** The records **
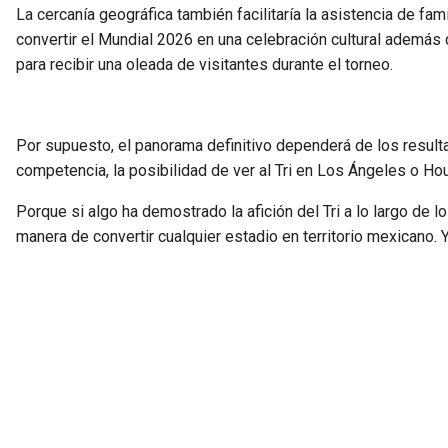
La cercanía geográfica también facilitaría la asistencia de 
convertir el Mundial 2026 en una celebración cultural además 
para recibir una oleada de visitantes durante el torneo.
Por supuesto, el panorama definitivo dependerá de los resulta
competencia, la posibilidad de ver al Tri en Los Ángeles o H
Porque si algo ha demostrado la afición del Tri a lo largo de l
manera de convertir cualquier estadio en territorio mexicano. 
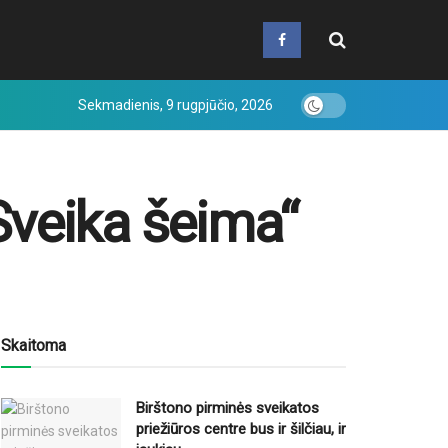
Sekmadienis, 9 rugpjūčio, 2026
Sveika šeima“
Skaitoma
Birštono pirminės sveikatos
priežiūros centre bus ir šilčiau, ir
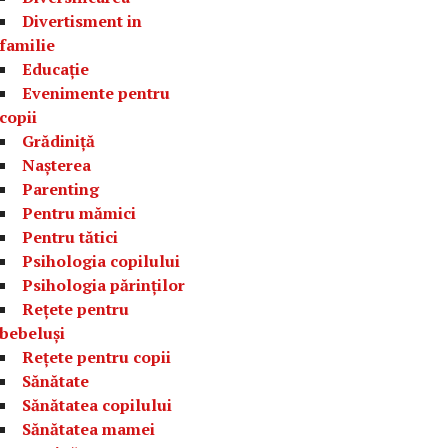
Divertisment in
familie
Educație
Evenimente pentru
copii
Grădiniță
Nașterea
Parenting
Pentru mămici
Pentru tătici
Psihologia copilului
Psihologia părinților
Rețete pentru
bebeluși
Rețete pentru copii
Sănătate
Sănătatea copilului
Sănătatea mamei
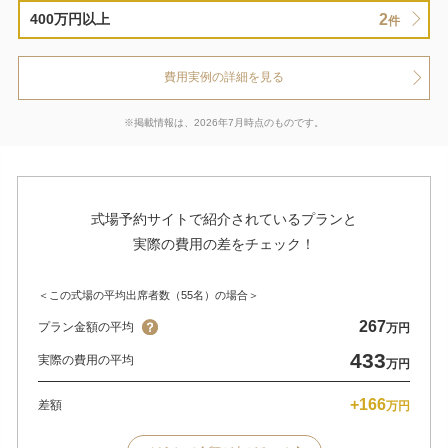
2
400万円以上
件
費用実例の詳細を見る
※掲載情報は、2026年7月時点のものです。
式場予約サイトで紹介されているプランと
実際の費用の差をチェック！
＜この式場の平均出席者数（55名）の場合＞
267
プラン金額の平均
万円
433
実際の費用の平均
万円
+166
差額
万円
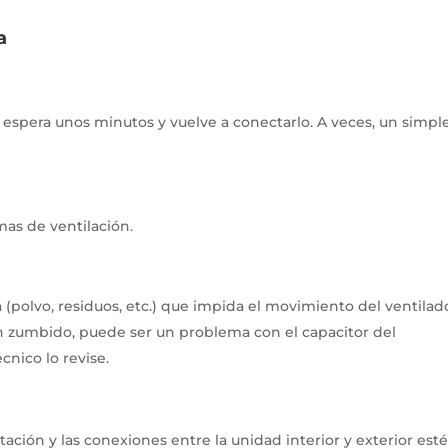
a
 espera unos minutos y vuelve a conectarlo.
A veces, un simpl
mas de ventilación.
ca (polvo, residuos, etc.) que impida el movimiento del ventilad
 un zumbido, puede ser un problema con el capacitor del
nico lo revise.
ación y las conexiones entre la unidad interior y exterior est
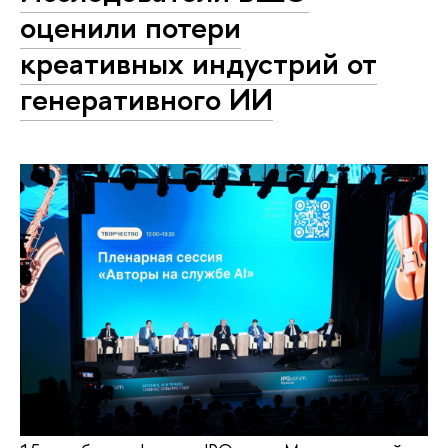
оценили потери
креативных индустрий от
генеративного ИИ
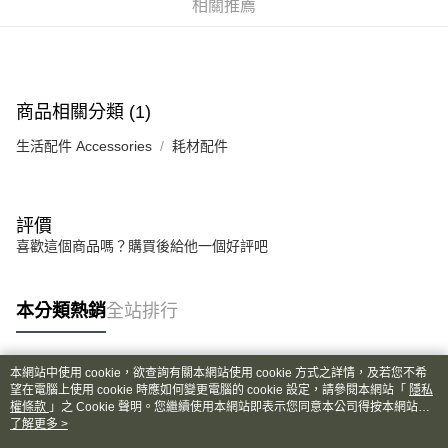
相關推薦
6 期 0 利率 每期
NT$16
21家銀行
合作金庫商業銀行
第一商業銀行
華南商業銀行
彰化商業銀行
合作金庫商業銀行
第一商業銀行
超商取貨付款
上海商業儲蓄銀行
台北富邦商業銀行
華南商業銀行
彰化商業銀行
國泰世華商業銀行
兆豐國際商業銀行
LINE Pay
上海商業儲蓄銀行
台北富邦商業銀行
商品相關分類 (1)
臺灣中小企業銀行
台中商業銀行
國泰世華商業銀行
兆豐國際商業銀行
匯豐（台灣）商業銀行
華泰商業銀行
Apple Pay
臺灣中小企業銀行
台中商業銀行
生活配件 Accessories
耗材配件
聯邦商業銀行
遠東國際商業銀行
匯豐（台灣）商業銀行
華泰商業銀行
街口支付
元大商業銀行
永豐商業銀行
聯邦商業銀行
遠東國際商業銀行
玉山商業銀行
星展（台灣）商業銀行
元大商業銀行
永豐商業銀行
悠遊付
台新國際商業銀行
中國信託商業銀行
評價
玉山商業銀行
星展（台灣）商業銀行
台灣樂天信用卡公司
喜歡這個商品嗎？購買後給他一個好評吧
台新國際商業銀行
中國信託商業銀行
Google Pay
台灣樂天信用卡公司
全盈+PAY
本分類熱銷
全站排行
AFTEE先享後付
相關說明
【關於「AFTEE先享後付」】
本網站中使用 cookie，欲查詢有關本網站使用 cookie 方式之詳情，及若您不希
ATM付款
熱門標籤
AFTEE先享後付是「在收到商品之後才付款」的支付方式。 讓您購物簡單
望在電腦上使用 cookie 時應如何變更電腦的 cookie 設定，請參閱本網站「
隱私
權條款
便利好安心！
」之 Cookie 聲明。您繼續使用本網站即表示您同意本公司得按本網站使
用條款之 Cookie 聲明使用 cookie。
了解更多 >
１．簡單：不需註冊會員、不需綁卡、不需儲值。
運送方式
２．便利：只要手機號碼，簡訊認證，即可結帳。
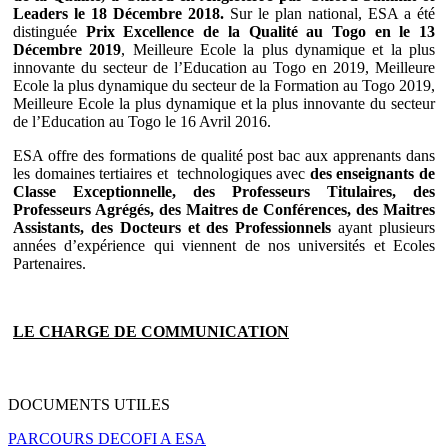
Leaders le 18 Décembre 2018.
Sur le plan national, ESA a été
distinguée
Prix Excellence de la Qualité au Togo en le 13
Décembre 2019
, Meilleure Ecole la plus dynamique et la plus
innovante du secteur de l’Education au Togo en 2019, Meilleure
Ecole la plus dynamique du secteur de la Formation au Togo 2019,
Meilleure Ecole la plus dynamique et la plus innovante du secteur
de l’Education au Togo le 16 Avril 2016.
ESA offre des formations de qualité post bac aux apprenants dans
les domaines tertiaires et technologiques avec
des enseignants de
Classe Exceptionnelle, des Professeurs Titulaires, des
Professeurs Agrégés, des Maitres de Conférences, des Maitres
Assistants, des Docteurs et des Professionnels
ayant plusieurs
années d’expérience qui viennent de nos universités et Ecoles
Partenaires.
LE CHARGE DE COMMUNICATION
DOCUMENTS UTILES
PARCOURS DECOFI A ESA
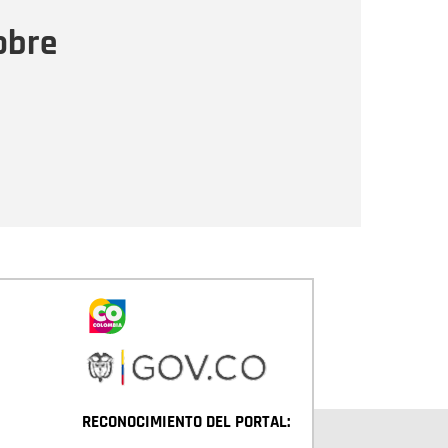
ensaje
obre
Enviar
RECONOCIMIENTO DEL PORTAL:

** What is needed **
Which of the lines above hold the string "Sănătatea"? Pick each of them out.

** Task solution **
Sănătatea copilului
Sănătatea mamei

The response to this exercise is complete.